Do you have gas flow or could it be possible that there is still a shutoff valve in the off position someplace?


----------



## rcianci (Jul 29, 2007)

*There is gas flow*

Thanks for the quick reply!! There is gas flow. I should have mentioned that there are two meters and the second one is working fine, meaning that I can light the pilots for the other furnace and HW heater. That is why I am wondering if there is some type of internal shutoff valve within the meter. Any ideas?


----------



## Clutchcargo (Mar 31, 2007)

Do both meters feed from the same gas line?


----------



## rcianci (Jul 29, 2007)

Yes, both meters feed from the same line.


----------



## maverick06 (Jul 29, 2007)

I bet if you "smell" something they would come running.... but the fire department may come too...


----------



## Clutchcargo (Mar 31, 2007)

rcianci said:


> Yes, both meters feed from the same line.
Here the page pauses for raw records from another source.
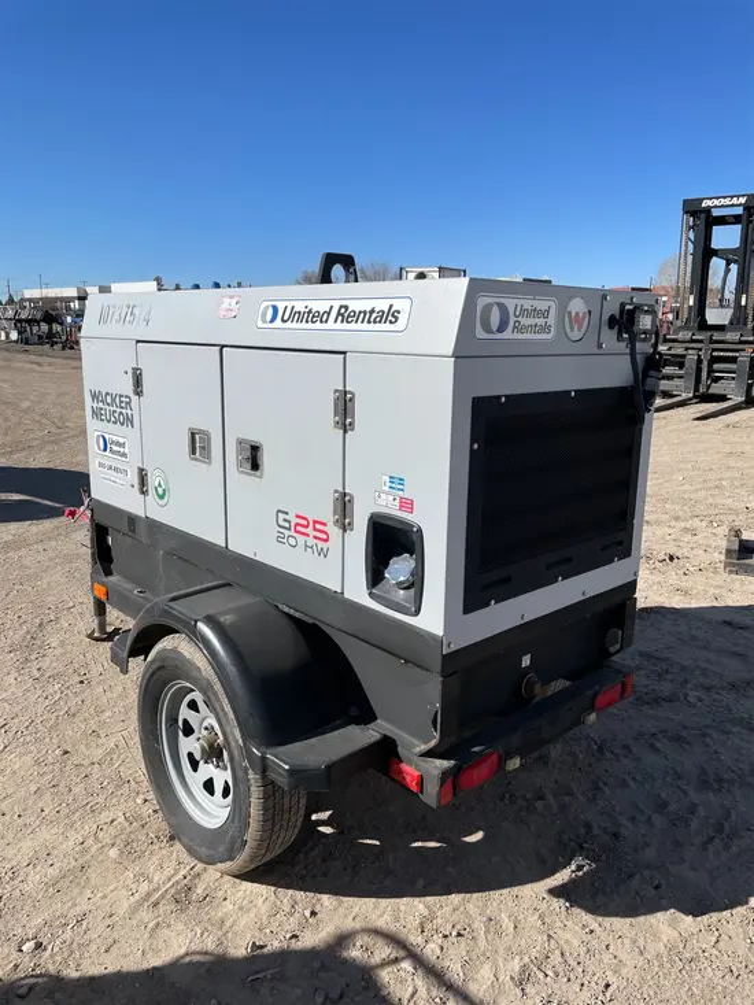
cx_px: 377
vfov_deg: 67.3
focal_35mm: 26
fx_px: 755
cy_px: 502
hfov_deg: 53.1
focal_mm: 4.2
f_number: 1.6
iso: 32
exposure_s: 1/5051
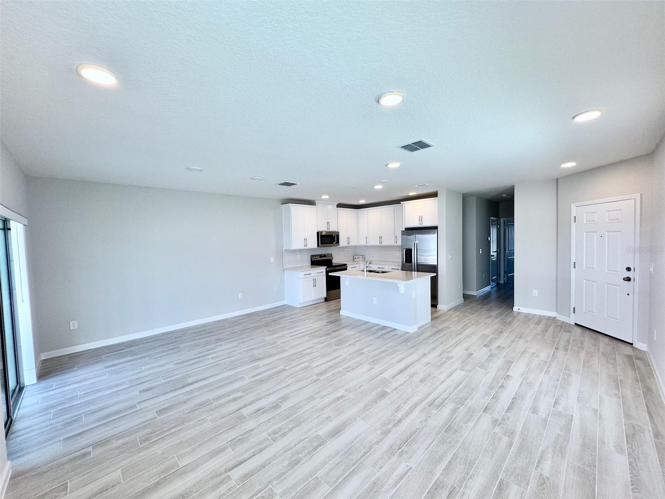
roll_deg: +1.6
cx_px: 332
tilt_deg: -2.9
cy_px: 250
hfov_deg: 102.1
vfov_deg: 85.7
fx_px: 269
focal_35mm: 14
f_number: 2.2
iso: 80
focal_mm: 2.22
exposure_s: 1/120
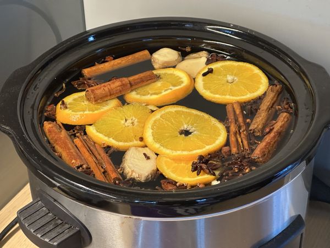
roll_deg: +1.2
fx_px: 734
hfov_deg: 25.3
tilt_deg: -36.9
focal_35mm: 77
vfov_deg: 19.1
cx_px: 165
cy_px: 124
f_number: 2.8
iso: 640
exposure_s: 1/41
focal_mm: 9
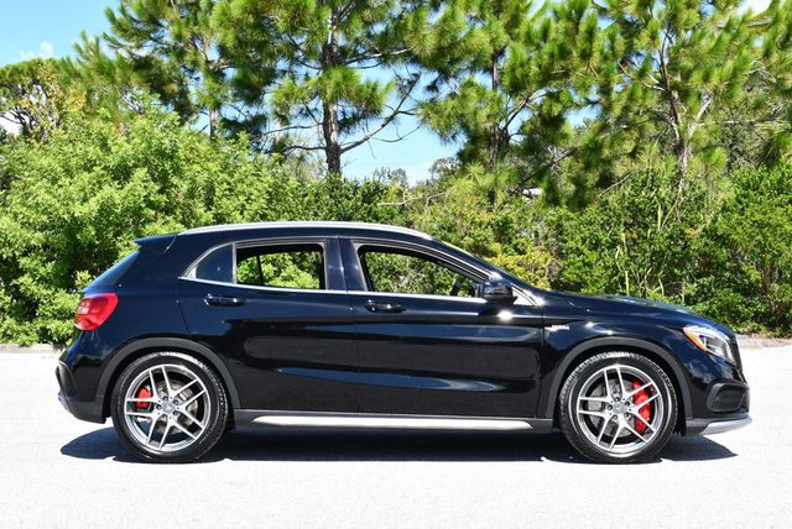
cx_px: 396
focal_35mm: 60
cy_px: 264
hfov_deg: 33.4
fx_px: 1321
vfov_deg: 22.7
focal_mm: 30
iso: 200
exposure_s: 1/250
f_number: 7.1
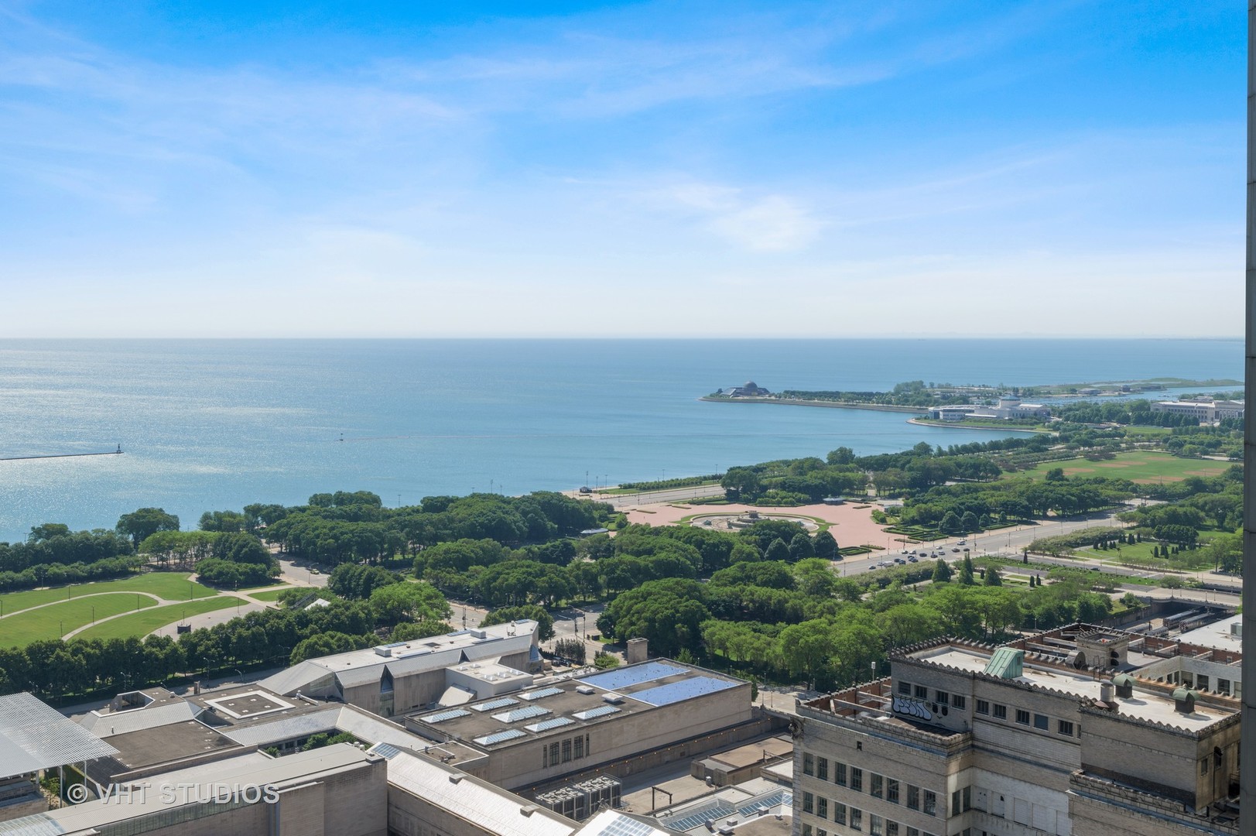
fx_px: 1255
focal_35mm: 36
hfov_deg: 53.2
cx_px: 628
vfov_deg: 36.8
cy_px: 418
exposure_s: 1/200
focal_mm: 24
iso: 200
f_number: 11
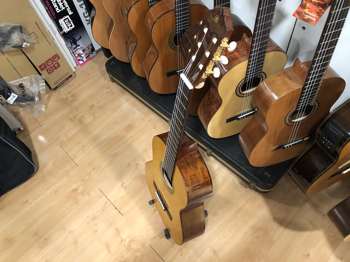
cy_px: 131
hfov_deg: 63.4
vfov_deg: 49.7
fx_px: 283
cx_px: 175
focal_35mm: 28
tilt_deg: -56.6
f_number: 1.8
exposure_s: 1/13
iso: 100
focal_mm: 3.99
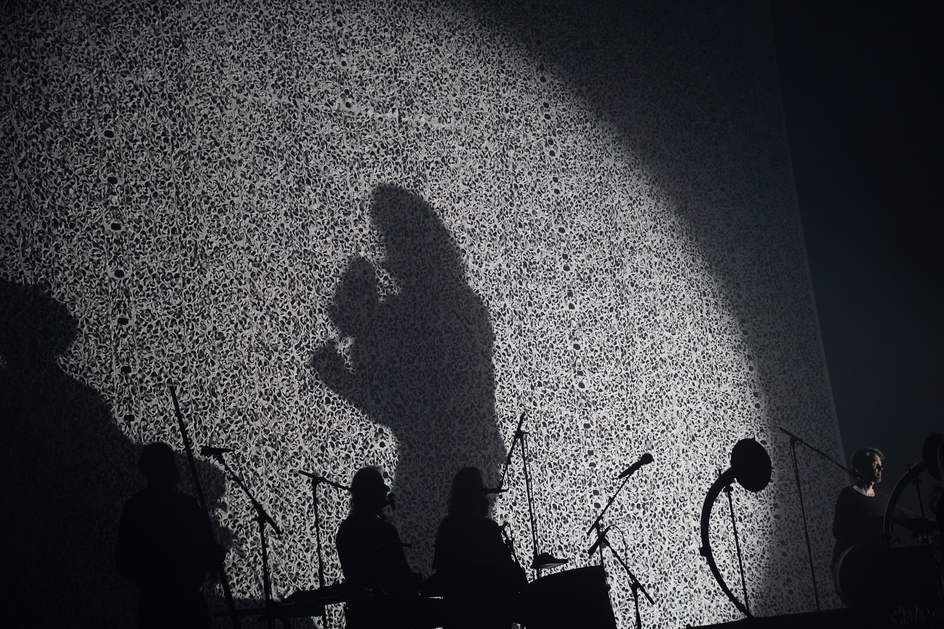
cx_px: 472
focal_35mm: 59
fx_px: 1547
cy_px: 314
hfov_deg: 33.9
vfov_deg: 23.0
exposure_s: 1/160
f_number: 4
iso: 4000
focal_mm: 59
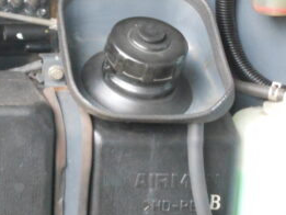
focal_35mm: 97
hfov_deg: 18.3
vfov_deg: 15.2
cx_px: -126
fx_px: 802
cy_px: 53
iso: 400
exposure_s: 1/30
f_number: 4
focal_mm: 5.9
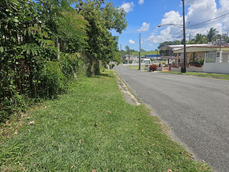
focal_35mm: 23
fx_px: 152
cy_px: 86
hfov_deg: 73.9
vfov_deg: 58.9
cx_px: 114
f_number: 1.7
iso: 25
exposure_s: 1/2000
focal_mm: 6.3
I don't think there is a shutoff inside the meter. 
I've got 3 shutoffs before my gas meter, one on the street and two in the house. Check the entire length to make sure that all valves are in the on position.
GL


----------



## rcianci (Jul 29, 2007)

*Turning Gas on at meter*

Sometimes there is a shield inserted into the inlet valve going from the gas line into the meter. The inlet side is the left side of the meter. These are usually put in place when the gas is shut off for non-payment. However, these shields are also used as a safety precaution along with turning the gas cock off when servicing the gas line or piping inside the residence. 

If this is the case, the gas cock MUST be turned to the OFF position (crosswise). Once the gas cock is in the off position, loosen the nut that couples the gas line to the inlet side of the meter. When the nut / coupling is loosened you can turn the meter outward and if a shield is in place, you will see it sitting on top of the valve. It looks like a cap about the size of a quarter and it prevents gas flow from the line into the meter.

This really should be done by the gas company. Good luck and work safe.


----------